## Material for this exercise
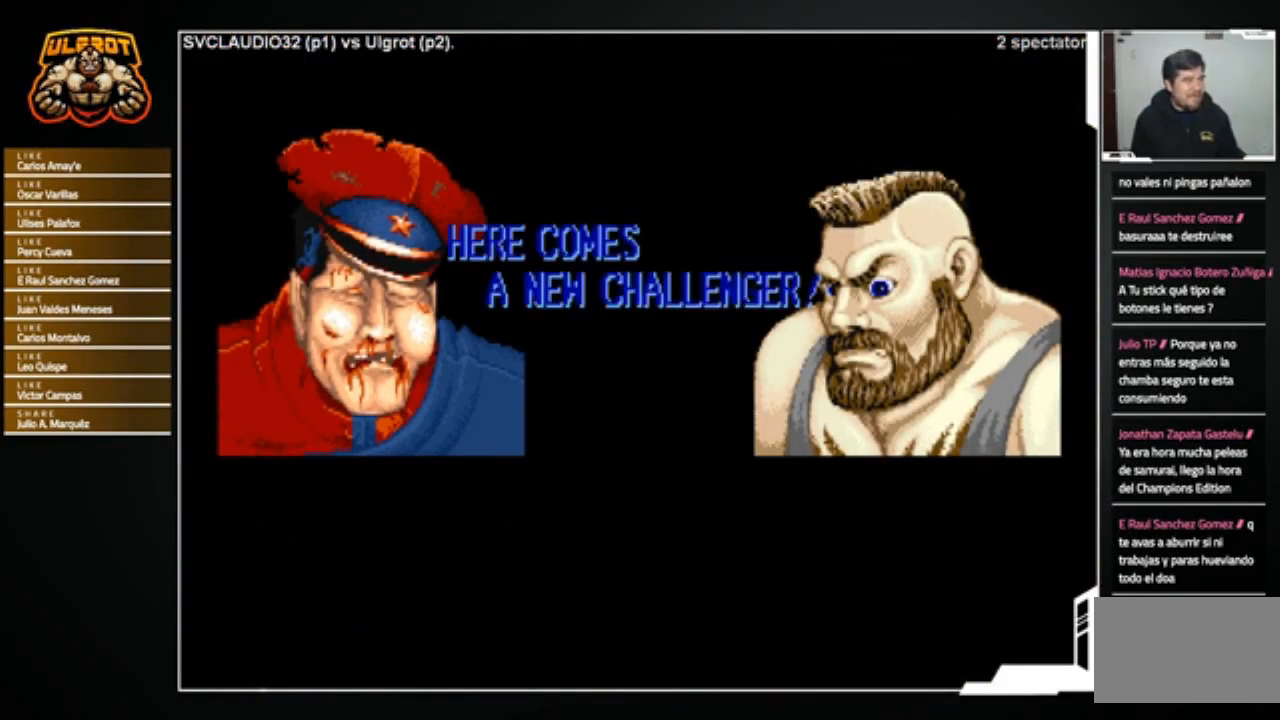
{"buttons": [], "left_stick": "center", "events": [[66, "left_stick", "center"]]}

...

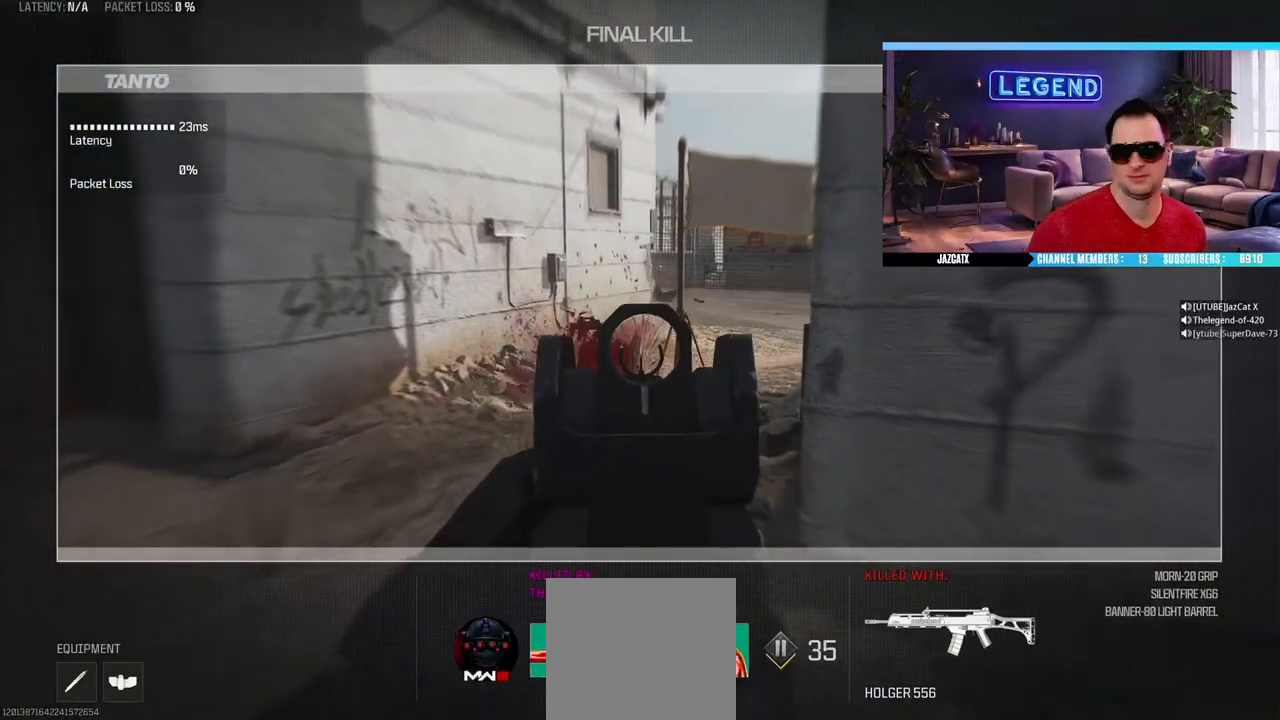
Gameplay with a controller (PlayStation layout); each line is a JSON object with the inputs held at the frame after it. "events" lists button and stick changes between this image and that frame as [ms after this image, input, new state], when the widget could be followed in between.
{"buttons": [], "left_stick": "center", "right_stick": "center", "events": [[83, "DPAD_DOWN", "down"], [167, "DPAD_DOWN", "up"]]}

--

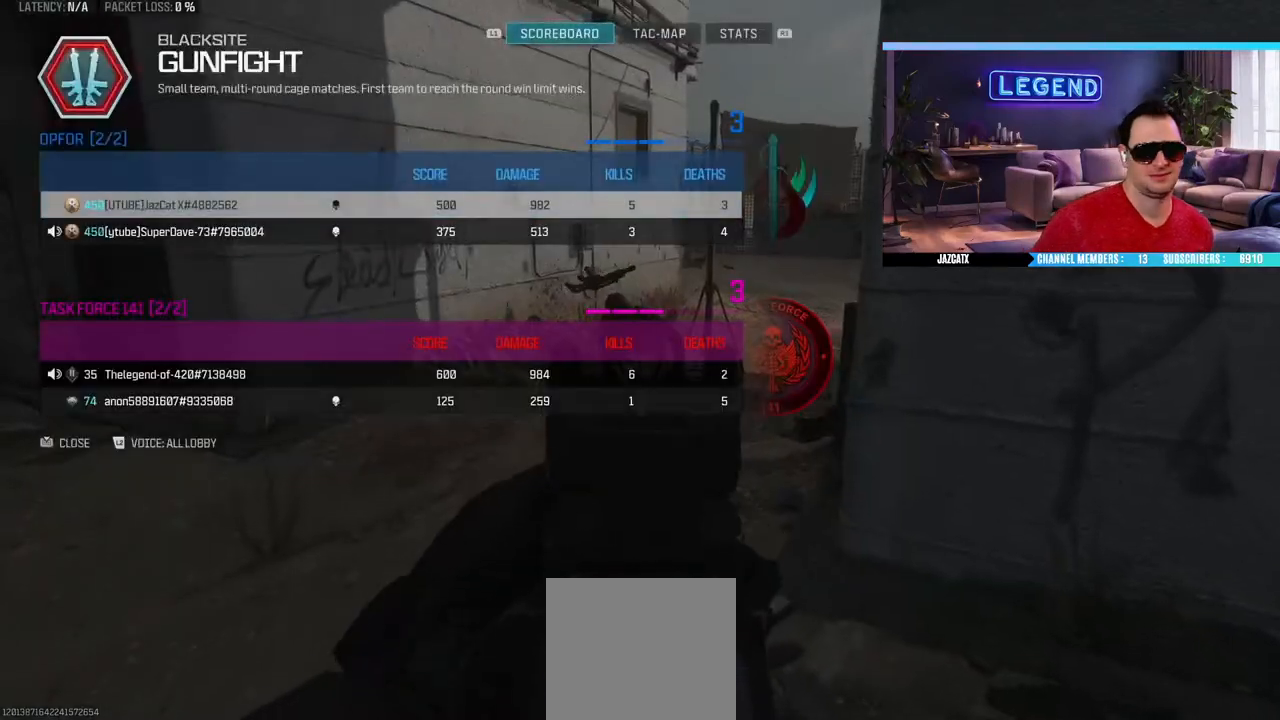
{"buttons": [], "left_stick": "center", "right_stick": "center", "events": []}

## What you have to do
From the records, copy out each line that includes the string "buttons".

## Exercise output
{"buttons": [], "left_stick": "center", "events": [[66, "left_stick", "center"]]}
{"buttons": [], "left_stick": "center", "right_stick": "center", "events": [[83, "DPAD_DOWN", "down"], [167, "DPAD_DOWN", "up"]]}
{"buttons": [], "left_stick": "center", "right_stick": "center", "events": []}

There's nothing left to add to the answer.